• Extract:
● ● ● ●

After having estimated the time taken for construction, we now have to count how much energy was spent in building the great pyramid. The pyramid is 146.7 meters (481 feet) high and its base is a square with each side 230.4 meters (756 feet) long. We can calculate the volume of pyramid with the formula: 1/3 x Bh (where B is the area of base and h is height).

The volume would thus work out to 1/3 x 230.4 x 230.4 x 146.7 = approx. 2.6 million cubic meters.

However, from the point of view of the workmen and also to have an idea of the amount of effort put in, it may be more relevant to consider weight rather than volume. Mainly limestone has been used in Khufu’s Pyramid – almost 2.3 million slabs. The weight of limestone is, on an average, 2,700 kg per cubic meter.

So the total mass of material used works out to 2700 x 2.6 million = 7 billion kilograms.

It would require 25,20,000 million Joules of energy to construct this pyramid from the base to the peak (Joule is a unit to measure energy or work, like calorie). A healthy workman can give output equivalent to 2,40,000 Joules per day. So, about 1,250 workmen should be able to construct Khufu’s Pyramid in 8,400 days.

The quarries supplying limestone were at some distance. Slabs of an average of 2.5 tons would be cut from the quarries to be transported to the construction site by a different group of workmen. How did they transport the slabs? A cart with wheels would not been able to bear the weight. A safe and easy way of doing this was to convert slabs into component of wheel. Such a wheel would be much broader than the wheel of a cart and the weight would be evenly distributed, so there would be less chances of breakdown. However, this discovery was made nearly 2,400 years after the age of the pyramids. The stones for Khufu’s pyramid were probably shifted on round, long and thick wood logs. (Ancient Egyptian wall carvings also show that this was the practice).

In the limestone quarries, boulders had to be hewed into smaller pieces, finished into slabs and dragged along the place of construction. The founder and main mathematician of Denver Museum of Natural History, Stuart K. Wyre calculated that 14 laborers per cubic meter of slabs would be needed for dragging them to the construction site. Since Khufu’s pyramid was built in 8,400 days we assume that 310 cubic meters of slabs were fixed daily. The quarry and transporting laborers would then have been 14 x 310 = 4340. Add 1,250 laborers needed for construction to this figure and the final tally comes to 5,590 laborers.

Surprised? Herodotus estimated the number as 1,00,000 and this number was generally accepted. On the other hand, the new estimate of 5,590 is barely 6% of that! Consider this as an average figure. The great pyramid of Egypt took 8,400 days to build and it is not likely that the number of workmen remained the same throughout. The base of the pyramid covered much more area than the rest of the structure. So a large number of laborers must have worked on the ”ground floor”. After that, the structure gets narrower and the ”upper floors” might have required lesser number of workmen.

● ● ● ●

• Supplied entries:
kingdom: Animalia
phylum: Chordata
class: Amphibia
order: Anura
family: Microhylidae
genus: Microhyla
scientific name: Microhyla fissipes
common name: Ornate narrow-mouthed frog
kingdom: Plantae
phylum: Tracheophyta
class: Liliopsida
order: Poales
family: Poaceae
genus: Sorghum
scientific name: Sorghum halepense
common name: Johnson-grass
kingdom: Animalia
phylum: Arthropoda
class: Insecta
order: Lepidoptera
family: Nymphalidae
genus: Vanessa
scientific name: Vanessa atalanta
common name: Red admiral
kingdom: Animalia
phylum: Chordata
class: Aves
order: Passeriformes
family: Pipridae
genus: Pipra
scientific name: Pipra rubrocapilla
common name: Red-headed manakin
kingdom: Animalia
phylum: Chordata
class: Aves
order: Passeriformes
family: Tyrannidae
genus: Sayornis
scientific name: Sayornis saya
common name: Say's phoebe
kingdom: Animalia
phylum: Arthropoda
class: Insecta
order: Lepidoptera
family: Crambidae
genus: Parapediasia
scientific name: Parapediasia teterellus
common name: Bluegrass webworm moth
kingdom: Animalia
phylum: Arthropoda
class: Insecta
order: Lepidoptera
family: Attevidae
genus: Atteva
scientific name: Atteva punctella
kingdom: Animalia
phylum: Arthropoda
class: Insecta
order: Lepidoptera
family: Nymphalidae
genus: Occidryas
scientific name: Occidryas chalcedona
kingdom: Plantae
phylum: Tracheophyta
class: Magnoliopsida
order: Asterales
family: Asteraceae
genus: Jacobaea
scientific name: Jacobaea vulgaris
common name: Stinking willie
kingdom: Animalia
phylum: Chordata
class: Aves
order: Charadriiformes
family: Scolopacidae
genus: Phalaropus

● ● ● ●

• To be done:
Quote everything in the pyramid passage from "After having estimated" down to "7 billion kilograms.". Work from the pyramid passage alone.

• Written solution:
After having estimated the time taken for construction, we now have to count how much energy was spent in building the great pyramid. The pyramid is 146.7 meters (481 feet) high and its base is a square with each side 230.4 meters (756 feet) long. We can calculate the volume of pyramid with the formula: 1/3 x Bh (where B is the area of base and h is height).

The volume would thus work out to 1/3 x 230.4 x 230.4 x 146.7 = approx. 2.6 million cubic meters.

However, from the point of view of the workmen and also to have an idea of the amount of effort put in, it may be more relevant to consider weight rather than volume. Mainly limestone has been used in Khufu’s Pyramid – almost 2.3 million slabs. The weight of limestone is, on an average, 2,700 kg per cubic meter.

So the total mass of material used works out to 2700 x 2.6 million = 7 billion kilograms.